Chart analysis data
^^^^^^^^

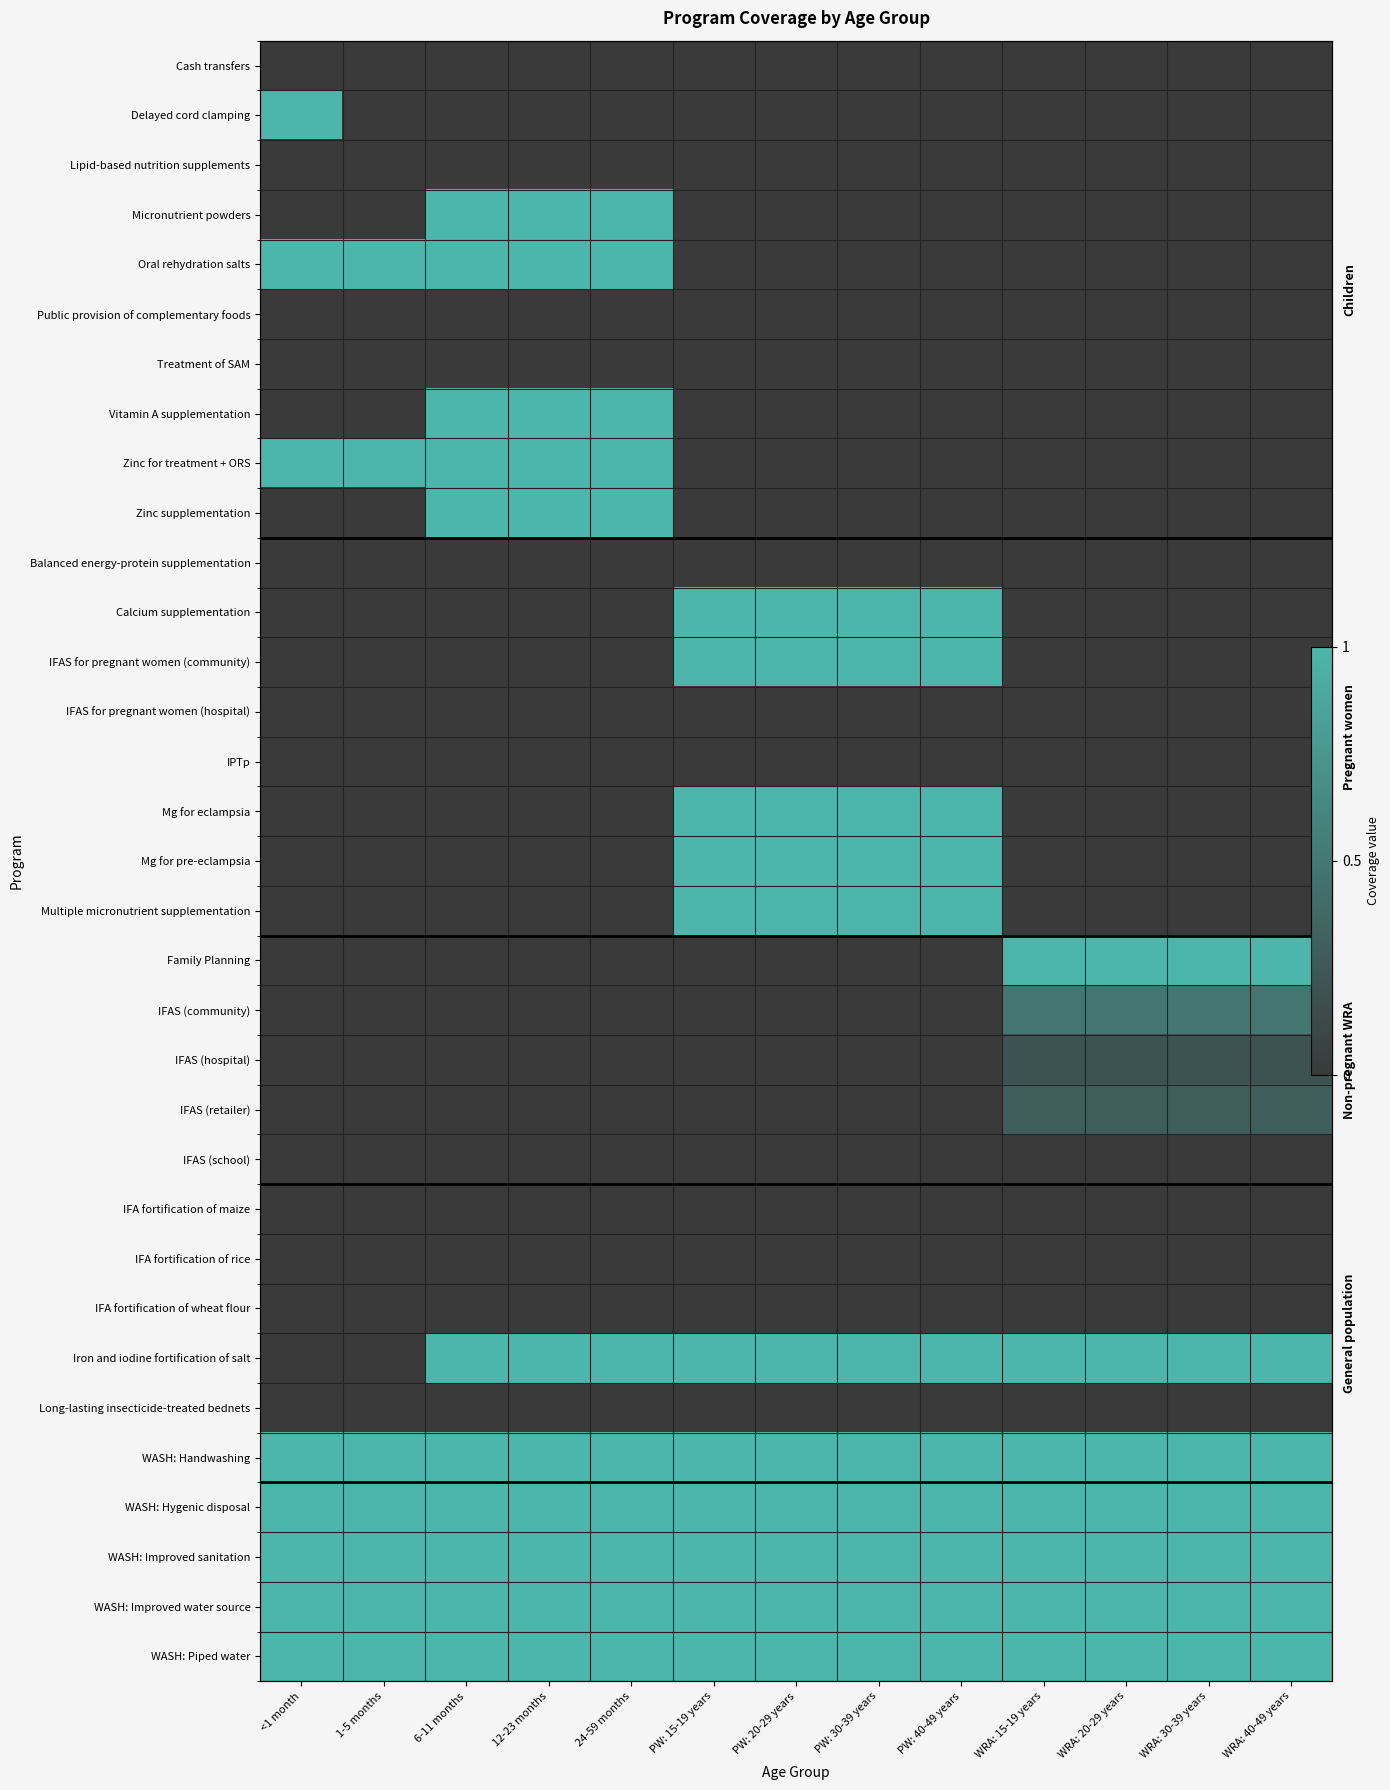

The WASH: Piped water series shows 0.6 at PW: 20-29 years. True or false?

False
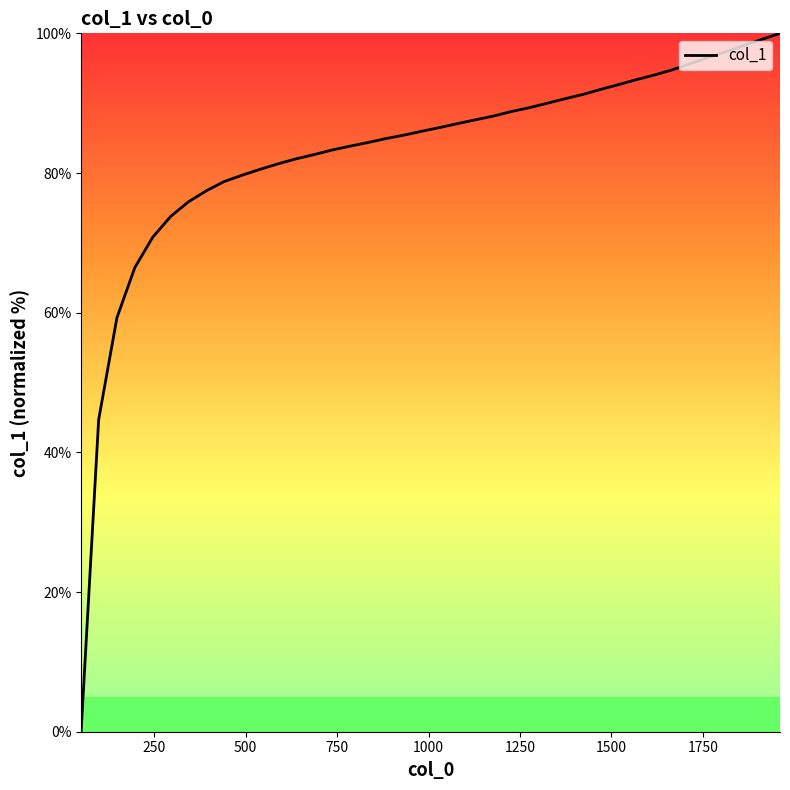

What is the maximum value shown in the chart?

100.0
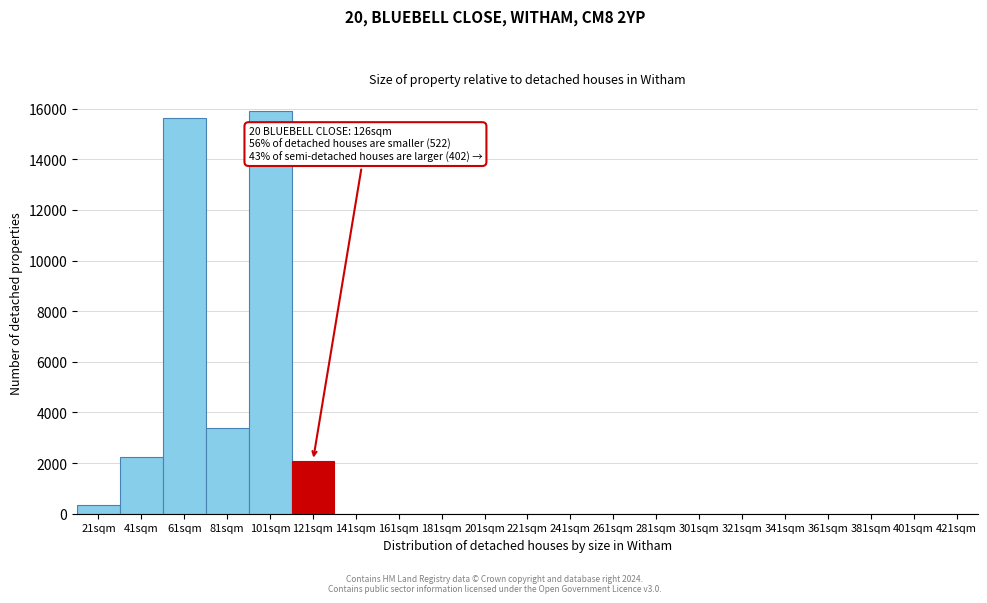

Reading left to right, what are all the values shown in this chart?

21sqm=346	41sqm=2226	61sqm=15615	81sqm=3382	101sqm=15891	121sqm=2101	141sqm=0	161sqm=0	181sqm=0	201sqm=0	221sqm=0	241sqm=0	261sqm=0	281sqm=0	301sqm=0	321sqm=0	341sqm=0	361sqm=0	381sqm=0	401sqm=0	421sqm=0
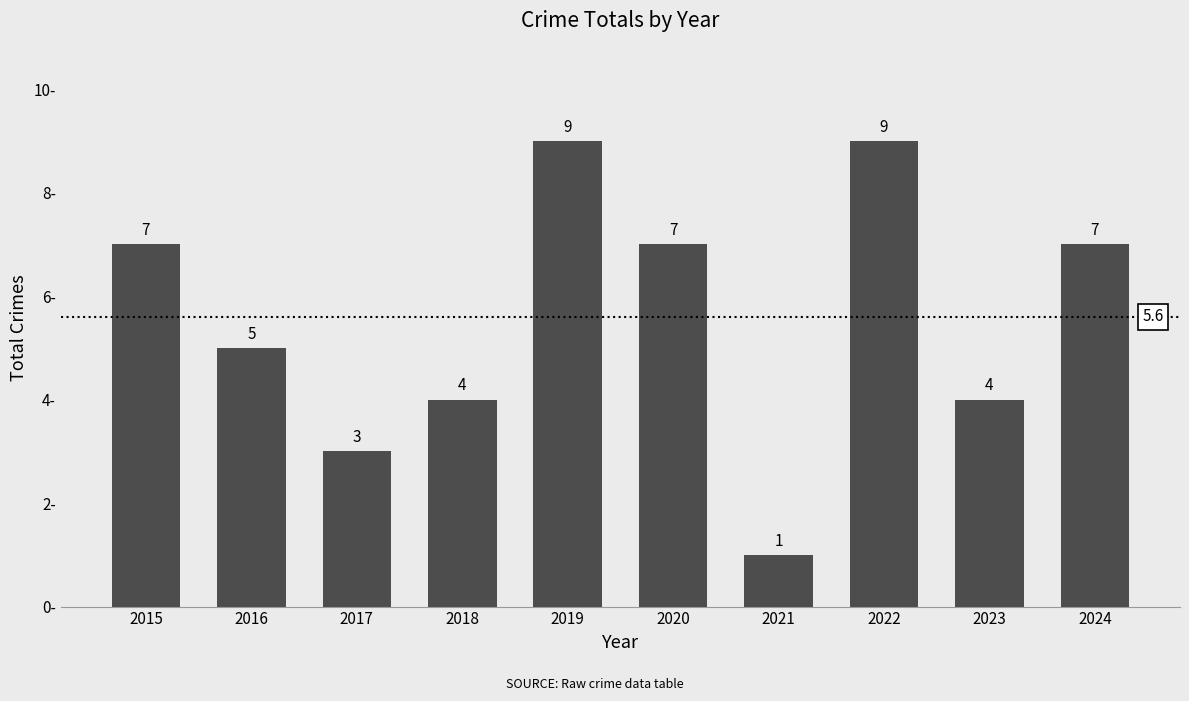

True or false: the data shows 4 at 2018.

True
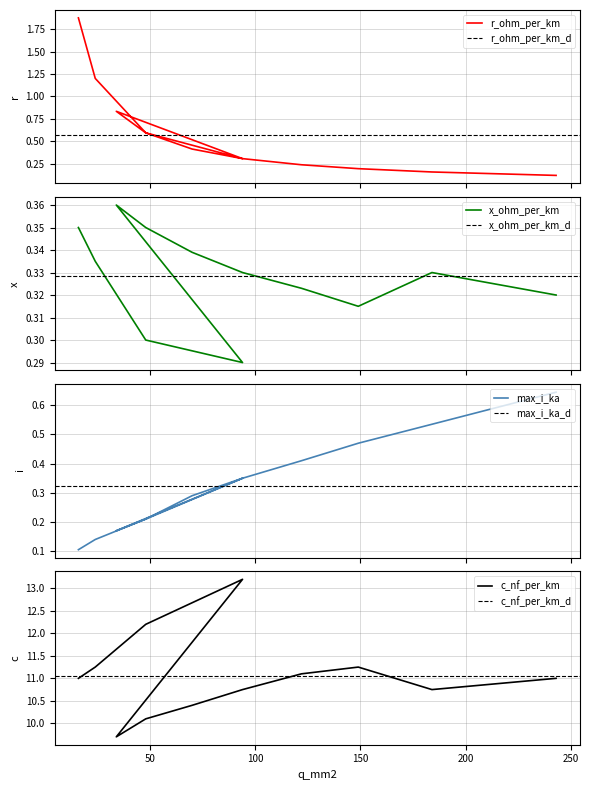

Reading left to right, extract all data points from this chart.

r_ohm_per_km: 16=1.9	24=1.2	48=0.6	94=0.3	34=0.8	48=0.6	70=0.4	94=0.3	122=0.2	149=0.2	184=0.2	243=0.1
x_ohm_per_km: 16=0.3	24=0.3	48=0.3	94=0.3	34=0.4	48=0.3	70=0.3	94=0.3	122=0.3	149=0.3	184=0.3	243=0.3
max_i_ka: 16=0.1	24=0.1	48=0.2	94=0.3	34=0.2	48=0.2	70=0.3	94=0.3	122=0.4	149=0.5	184=0.5	243=0.6
c_nf_per_km: 16=11.0	24=11.2	48=12.2	94=13.2	34=9.7	48=10.1	70=10.4	94=10.8	122=11.1	149=11.2	184=10.8	243=11.0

^^^^^^^^

Arrange the listing's lines between the line holding "What is the maximum value shown in the chart?" and the line holding "Reading left to right, extract", inclusive, as a Markdown table with the columns Row and Line. Omit blank lines and the pictures.

Output for this exercise:
| Row | Line |
|---|---|
| 1 | What is the maximum value shown in the chart? |
| 2 | 100.0 |
| 3 | Reading left to right, what are all the values shown in this chart? |
| 4 | 21sqm=346	41sqm=2226	61sqm=15615	81sqm=3382	101sqm=15891	121sqm=2101	141sqm=0	161sqm=0	181sqm=0	201sqm=0	221sqm=0	241sqm=0	261sqm=0	281sqm=0	301sqm=0	321sqm=0	341sqm=0	361sqm=0	381sqm=0	401sqm=0	421sqm=0 |
| 5 | True or false: the data shows 4 at 2018. |
| 6 | True |
| 7 | Reading left to right, extract all data points from this chart. |